"O barulho é a tortura do homem de pensamento" (Schopenhauer)

sexta-feira, 28 de dezembro de 2012

Hearing Loss Travel Tips

Gael Hannan, editor from The Better Hearing Consumer , wrote an excellent article about hearing loss travel tips. The article above has been adapted from her original at Hearing Health Matters.


Does your hearing loss prevent you from traveling, worrying about potential problems on the trip? Get over it – communication problems can happen anywhere – including at home.

Everywhere you go, you take your hearing loss with you. Probably it’s your most faithful, although not favorite, travel companion, with barriers popping up at every turn – when calling a taxi, checking in to a hotel, ordering food in noisy restaurants, or talking with people whose foreign-accented lips make speechreading just a tad challenging. 
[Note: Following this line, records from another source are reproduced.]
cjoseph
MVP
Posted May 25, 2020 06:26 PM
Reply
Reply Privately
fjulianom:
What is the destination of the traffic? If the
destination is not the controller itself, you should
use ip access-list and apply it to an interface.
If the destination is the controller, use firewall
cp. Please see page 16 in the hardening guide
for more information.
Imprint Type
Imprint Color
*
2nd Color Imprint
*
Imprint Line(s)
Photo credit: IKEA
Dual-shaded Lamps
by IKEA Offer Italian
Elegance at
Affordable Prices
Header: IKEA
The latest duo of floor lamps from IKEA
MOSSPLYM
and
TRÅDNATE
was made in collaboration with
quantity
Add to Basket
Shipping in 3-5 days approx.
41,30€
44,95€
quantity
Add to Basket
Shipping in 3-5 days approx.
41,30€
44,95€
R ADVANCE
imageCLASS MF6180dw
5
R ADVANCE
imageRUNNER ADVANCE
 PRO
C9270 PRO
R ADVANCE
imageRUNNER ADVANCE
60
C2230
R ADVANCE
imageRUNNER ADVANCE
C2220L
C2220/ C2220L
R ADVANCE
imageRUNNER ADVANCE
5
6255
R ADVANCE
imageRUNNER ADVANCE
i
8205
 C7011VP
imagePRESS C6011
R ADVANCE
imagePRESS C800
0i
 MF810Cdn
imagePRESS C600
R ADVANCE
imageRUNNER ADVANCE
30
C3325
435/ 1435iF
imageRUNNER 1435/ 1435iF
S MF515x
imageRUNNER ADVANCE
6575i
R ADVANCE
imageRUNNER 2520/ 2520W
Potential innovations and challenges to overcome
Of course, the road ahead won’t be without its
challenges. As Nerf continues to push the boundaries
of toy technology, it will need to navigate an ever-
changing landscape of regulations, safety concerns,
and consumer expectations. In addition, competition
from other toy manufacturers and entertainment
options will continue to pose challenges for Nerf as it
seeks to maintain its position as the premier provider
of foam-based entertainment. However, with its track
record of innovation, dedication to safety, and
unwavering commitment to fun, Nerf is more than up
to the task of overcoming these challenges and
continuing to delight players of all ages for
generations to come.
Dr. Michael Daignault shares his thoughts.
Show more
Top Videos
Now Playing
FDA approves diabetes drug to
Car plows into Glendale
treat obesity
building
Here are a few basic travel communication strategies to kick down a lot of those barriers:

Self-identify! This is a no-brainer rule of the road that travelers ignore at their peril. If you don’t let people know you have hearing loss, you won’t get what you need, and therefore you have no right to get upset at poor or inaccessible service. Contrary to popular belief, most hearing people and tourism/hospitality people are not mind readers.

Clearly communicate your needs. (I know, I hear ya, ‘oh-duh-please-tell-me-something-I-don’t-already-know’ . But hey, this is worth repeating.) If you say, “I’m hard of hearing” and leave it at that, the hotel clerk might just think, “Well, that’s nice, thanks for sharing.” Be specific about what you need – amplification, captioning, etc. Providers sometimes call these ‘special needs’, which makes me crazy. Good communication skills, amplification and print interpretation are not ‘special’; they are fundamental needs of a huge chunk of today’s population.
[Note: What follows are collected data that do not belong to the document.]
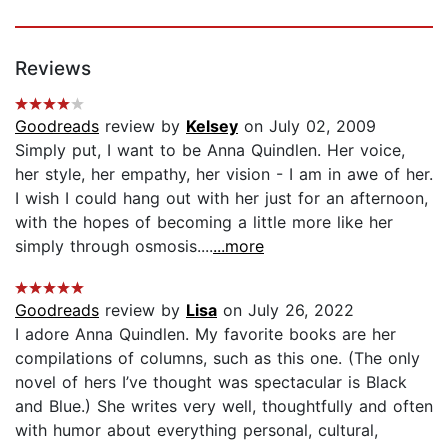
Reviews
Goodreads
review by
Kelsey
on July 02, 2009
Simply put, I want to be Anna Quindlen. Her voice,
her style, her empathy, her vision - I am in awe of her.
I wish I could hang out with her just for an afternoon,
with the hopes of becoming a little more like her
simply through osmosis....
...more
Goodreads
review by
Lisa
on July 26, 2022
I adore Anna Quindlen. My favorite books are her
compilations of columns, such as this one. (The only
novel of hers I’ve thought was spectacular is Black
and Blue.) She writes very well, thoughtfully and often
with humor about everything personal, cultural,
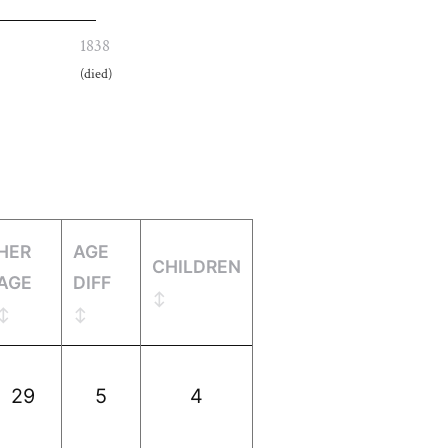
1838
(died)
HER
AGE
CHILDREN
AGE
DIFF
29
5
4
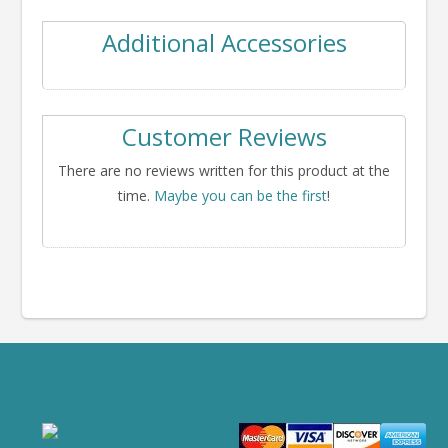
Additional Accessories
Customer Reviews
There are no reviews written for this product at the
time.
Maybe you can be the first
!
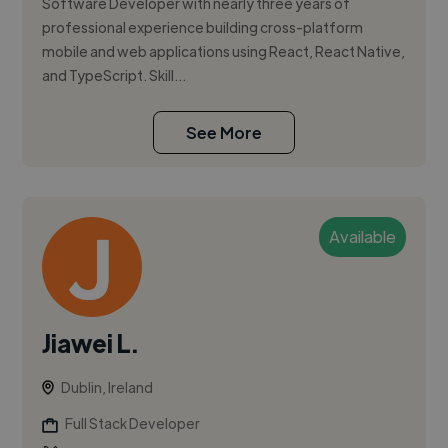
Software Developer with nearly three years of
professional experience building cross-platform
mobile and web applications using React, React Native,
and TypeScript. Skill...
See More
Available
Jiawei L.
Dublin, Ireland
Full Stack Developer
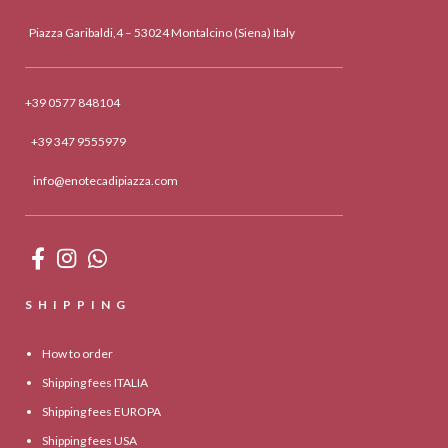
Piazza Garibaldi,4 – 53024 Montalcino (Siena) Italy
+39 0577 848104
+39 347 9555979
info@enotecadipiazza.com
SHIPPING
How to order
Shipping fees ITALIA
Shipping fees EUROPA
Shipping fees USA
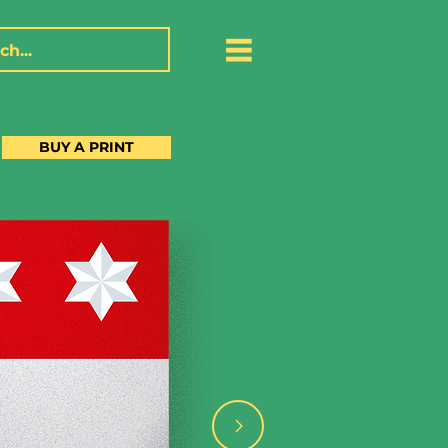
BUY A PRINT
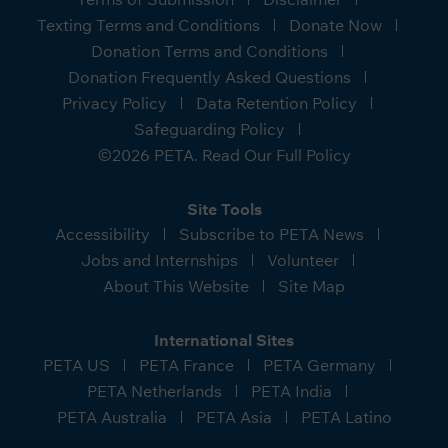
Texting Terms and Conditions
Donate Now
Donation Terms and Conditions
Donation Frequently Asked Questions
Privacy Policy
Data Retention Policy
Safeguarding Policy
©2026 PETA. Read Our Full Policy
Site Tools
Accessibility
Subscribe to PETA News
Jobs and Internships
Volunteer
About This Website
Site Map
International Sites
PETA US
PETA France
PETA Germany
PETA Netherlands
PETA India
PETA Australia
PETA Asia
PETA Latino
Let Them Know You’re Coming! When making online bookings for hotel, air or rail, you should check off the Hard of Hearing (or Hearing Loss) box under ‘Special Needs’ (sigh). This may or may not result in better service. Sometimes “DEAF” or “HARD OF HEARING” is marked on the boarding pass, sometimes not. When it is marked, or if you verbally self-identify to the customer service person, he or she may look up you, all startled-like: “OMG, how am I supposed to talk to this deaf person?” Just smile and wait to see what they offer.

Sometimes it’s early boarding along with the babies and the infirm. I’ve heard of people receiving seat upgrades, although I’m not sure how this helps people with hearing loss, unless flight attendants speak more clearly in first class. Or they may tell you to have a seat in the lounge, and they will visually alert you when it’s your turn to board. In this case, if I have nothing else to do, or am feeling feisty, I sit close by and don’t take my eyes off them, unblinking, unrelenting, willing them to give me ‘the wave’. This might creep them out enough to get you an early boarding. Brilliant idea: airports could reduce traveler anxiety and employee stress by using signage to announce which rows are being boarded!
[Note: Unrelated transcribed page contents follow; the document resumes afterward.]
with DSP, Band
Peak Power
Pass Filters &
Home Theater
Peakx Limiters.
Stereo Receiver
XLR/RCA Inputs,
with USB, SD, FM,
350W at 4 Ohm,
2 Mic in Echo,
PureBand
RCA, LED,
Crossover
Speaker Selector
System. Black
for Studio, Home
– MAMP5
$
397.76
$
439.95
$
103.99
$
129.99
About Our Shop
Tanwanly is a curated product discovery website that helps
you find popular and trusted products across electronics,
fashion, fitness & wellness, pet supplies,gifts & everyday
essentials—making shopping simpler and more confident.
However you do it, your bottom line is that you have to be on that plane when it takes off. I almost missed a flight once because I’d lost track of time, wandering the airport, and didn’t hear the PA calling my name. Now I arrive at the gate well in advance.

The final word: Anticipating communication needs makes for a much smoother trip. I couldn’t prepare for being in the eye of a tropical cyclone, but emergency preparedness has come a long way since then – especially in the aftermath of Hurricane Katrina. Minor glitches like these aside, traveling is one of life’s joys, so pack your bag amd kick down some barriers.